Poi, a fine agosto, quando stava per esaurirsi quel periodo straordinario, accaddero due cose importanti, di colpo, nella stessa giornata. Era il 25, me lo ricordo con precisione perché in quel giorno cadeva il mio compleanno. Mi alzai, preparai la colazione per tutti, a tavola dissi: «Oggi faccio quindici anni» e già mentre lo dicevo mi ricordai che Lila li aveva compiuti l’11 ma, presa da tante emozioni, non me n’ero ricordata. Sebbene l’uso volesse che si festeggiassero soprattutto gli onomastici – i compleanni allora erano considerati irrilevanti –, i Sarratore e Nella

insistettero per fare una festicciola, in serata. Ne fui contenta. Loro si andarono a preparare per il mare, io mi misi a sparecchiare, quand’ecco che arrivò il postino.
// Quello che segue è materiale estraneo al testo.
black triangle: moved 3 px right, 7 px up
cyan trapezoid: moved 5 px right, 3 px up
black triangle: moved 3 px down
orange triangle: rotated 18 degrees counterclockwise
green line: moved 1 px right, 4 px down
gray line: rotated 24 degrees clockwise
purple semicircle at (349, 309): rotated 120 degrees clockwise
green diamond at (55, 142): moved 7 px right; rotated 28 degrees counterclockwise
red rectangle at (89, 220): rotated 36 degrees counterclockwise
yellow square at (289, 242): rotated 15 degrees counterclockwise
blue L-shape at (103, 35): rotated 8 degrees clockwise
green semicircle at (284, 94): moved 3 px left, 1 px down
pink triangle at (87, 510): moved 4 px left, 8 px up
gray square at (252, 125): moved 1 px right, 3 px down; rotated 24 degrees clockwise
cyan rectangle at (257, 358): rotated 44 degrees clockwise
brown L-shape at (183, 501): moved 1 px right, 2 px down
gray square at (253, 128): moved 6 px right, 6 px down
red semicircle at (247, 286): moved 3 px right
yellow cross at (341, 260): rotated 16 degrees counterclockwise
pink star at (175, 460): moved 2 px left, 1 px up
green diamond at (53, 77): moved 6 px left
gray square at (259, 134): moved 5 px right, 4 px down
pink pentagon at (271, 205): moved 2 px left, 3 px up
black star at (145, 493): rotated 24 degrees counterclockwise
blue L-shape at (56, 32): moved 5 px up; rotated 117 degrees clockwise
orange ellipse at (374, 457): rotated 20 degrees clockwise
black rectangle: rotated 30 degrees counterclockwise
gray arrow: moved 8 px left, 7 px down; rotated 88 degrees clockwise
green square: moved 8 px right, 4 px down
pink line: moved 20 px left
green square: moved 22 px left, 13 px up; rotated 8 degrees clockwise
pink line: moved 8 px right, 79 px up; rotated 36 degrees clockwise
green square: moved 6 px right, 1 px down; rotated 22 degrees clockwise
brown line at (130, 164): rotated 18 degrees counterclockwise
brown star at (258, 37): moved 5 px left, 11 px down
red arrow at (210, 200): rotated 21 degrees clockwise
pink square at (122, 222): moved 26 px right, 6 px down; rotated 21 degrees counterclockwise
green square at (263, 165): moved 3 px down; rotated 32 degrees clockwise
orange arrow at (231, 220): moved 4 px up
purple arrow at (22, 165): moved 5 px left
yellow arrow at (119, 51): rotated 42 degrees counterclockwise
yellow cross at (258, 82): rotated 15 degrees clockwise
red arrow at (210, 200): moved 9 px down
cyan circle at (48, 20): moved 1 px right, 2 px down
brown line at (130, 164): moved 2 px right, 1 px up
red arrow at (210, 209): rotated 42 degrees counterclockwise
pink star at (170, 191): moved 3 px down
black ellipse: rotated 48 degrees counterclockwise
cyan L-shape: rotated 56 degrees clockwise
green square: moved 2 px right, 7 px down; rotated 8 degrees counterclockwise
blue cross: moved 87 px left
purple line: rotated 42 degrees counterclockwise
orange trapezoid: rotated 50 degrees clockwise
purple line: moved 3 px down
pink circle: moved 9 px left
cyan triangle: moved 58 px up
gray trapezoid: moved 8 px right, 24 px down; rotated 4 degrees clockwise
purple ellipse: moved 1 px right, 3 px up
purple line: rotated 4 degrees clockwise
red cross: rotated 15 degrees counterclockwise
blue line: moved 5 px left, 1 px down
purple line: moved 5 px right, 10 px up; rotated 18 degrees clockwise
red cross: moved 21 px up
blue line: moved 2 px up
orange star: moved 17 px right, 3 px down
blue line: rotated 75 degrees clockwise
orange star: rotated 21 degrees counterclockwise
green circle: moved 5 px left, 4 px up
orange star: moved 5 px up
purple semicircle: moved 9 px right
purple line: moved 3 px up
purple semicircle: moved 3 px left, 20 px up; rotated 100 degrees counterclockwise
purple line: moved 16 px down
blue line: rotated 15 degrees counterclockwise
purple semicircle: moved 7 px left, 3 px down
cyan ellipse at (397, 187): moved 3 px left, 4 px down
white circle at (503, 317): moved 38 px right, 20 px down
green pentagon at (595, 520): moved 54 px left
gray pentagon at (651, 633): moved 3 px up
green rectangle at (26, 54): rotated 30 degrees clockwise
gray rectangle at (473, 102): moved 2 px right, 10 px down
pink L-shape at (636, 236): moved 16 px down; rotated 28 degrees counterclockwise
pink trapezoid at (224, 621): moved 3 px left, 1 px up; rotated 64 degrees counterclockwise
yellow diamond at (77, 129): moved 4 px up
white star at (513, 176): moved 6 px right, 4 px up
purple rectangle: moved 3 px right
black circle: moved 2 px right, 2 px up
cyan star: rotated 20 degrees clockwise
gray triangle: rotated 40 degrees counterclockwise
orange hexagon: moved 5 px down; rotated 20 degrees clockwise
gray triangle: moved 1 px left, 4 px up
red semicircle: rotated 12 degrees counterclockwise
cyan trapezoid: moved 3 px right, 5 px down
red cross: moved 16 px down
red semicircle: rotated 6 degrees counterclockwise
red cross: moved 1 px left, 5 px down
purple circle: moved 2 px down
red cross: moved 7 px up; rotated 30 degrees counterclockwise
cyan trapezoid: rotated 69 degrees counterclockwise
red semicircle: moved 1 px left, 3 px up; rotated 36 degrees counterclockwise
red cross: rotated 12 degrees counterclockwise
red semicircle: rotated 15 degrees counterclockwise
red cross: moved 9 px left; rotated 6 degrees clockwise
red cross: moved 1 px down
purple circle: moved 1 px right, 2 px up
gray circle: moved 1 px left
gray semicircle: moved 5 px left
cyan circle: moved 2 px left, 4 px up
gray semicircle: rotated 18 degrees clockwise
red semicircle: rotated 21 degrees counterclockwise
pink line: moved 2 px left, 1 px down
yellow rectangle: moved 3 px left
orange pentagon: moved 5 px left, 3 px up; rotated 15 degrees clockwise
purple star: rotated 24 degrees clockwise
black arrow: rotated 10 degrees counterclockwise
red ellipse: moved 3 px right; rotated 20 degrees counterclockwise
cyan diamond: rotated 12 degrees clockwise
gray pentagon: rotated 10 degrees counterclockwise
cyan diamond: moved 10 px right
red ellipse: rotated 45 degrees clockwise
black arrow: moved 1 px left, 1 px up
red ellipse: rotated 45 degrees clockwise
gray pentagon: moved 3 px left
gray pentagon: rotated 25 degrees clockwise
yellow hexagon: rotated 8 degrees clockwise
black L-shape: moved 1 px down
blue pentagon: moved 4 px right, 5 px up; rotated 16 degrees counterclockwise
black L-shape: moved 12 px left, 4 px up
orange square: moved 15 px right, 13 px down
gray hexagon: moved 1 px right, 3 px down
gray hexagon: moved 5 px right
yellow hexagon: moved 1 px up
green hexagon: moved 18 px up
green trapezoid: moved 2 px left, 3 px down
Mi affacciai alla finestra, il postino disse che c’era una lettera per Greco. Andai giù di corsa col batticuore. Escludevo che i miei genitori mi avessero scritto. Era una lettera di Lila, di Nino? Era di Lila.

Lacerai la busta. Ne vennero fuori cinque fogli fittissimi, li divorai, ma non capii quasi niente di ciò che lessi. Oggi può sembrare anomalo, eppure andò proprio così: prima ancora di essere travolta dal contenuto, mi colpì che la scrittura conteneva la voce di Lila. Non solo. Fin dalle prime righe mi venne in mente La fata blu, l’unico suo testo che avessi letto prima di quello a parte i compitini delle elementari, e capii cosa, all’epoca, mi era piaciuto tanto.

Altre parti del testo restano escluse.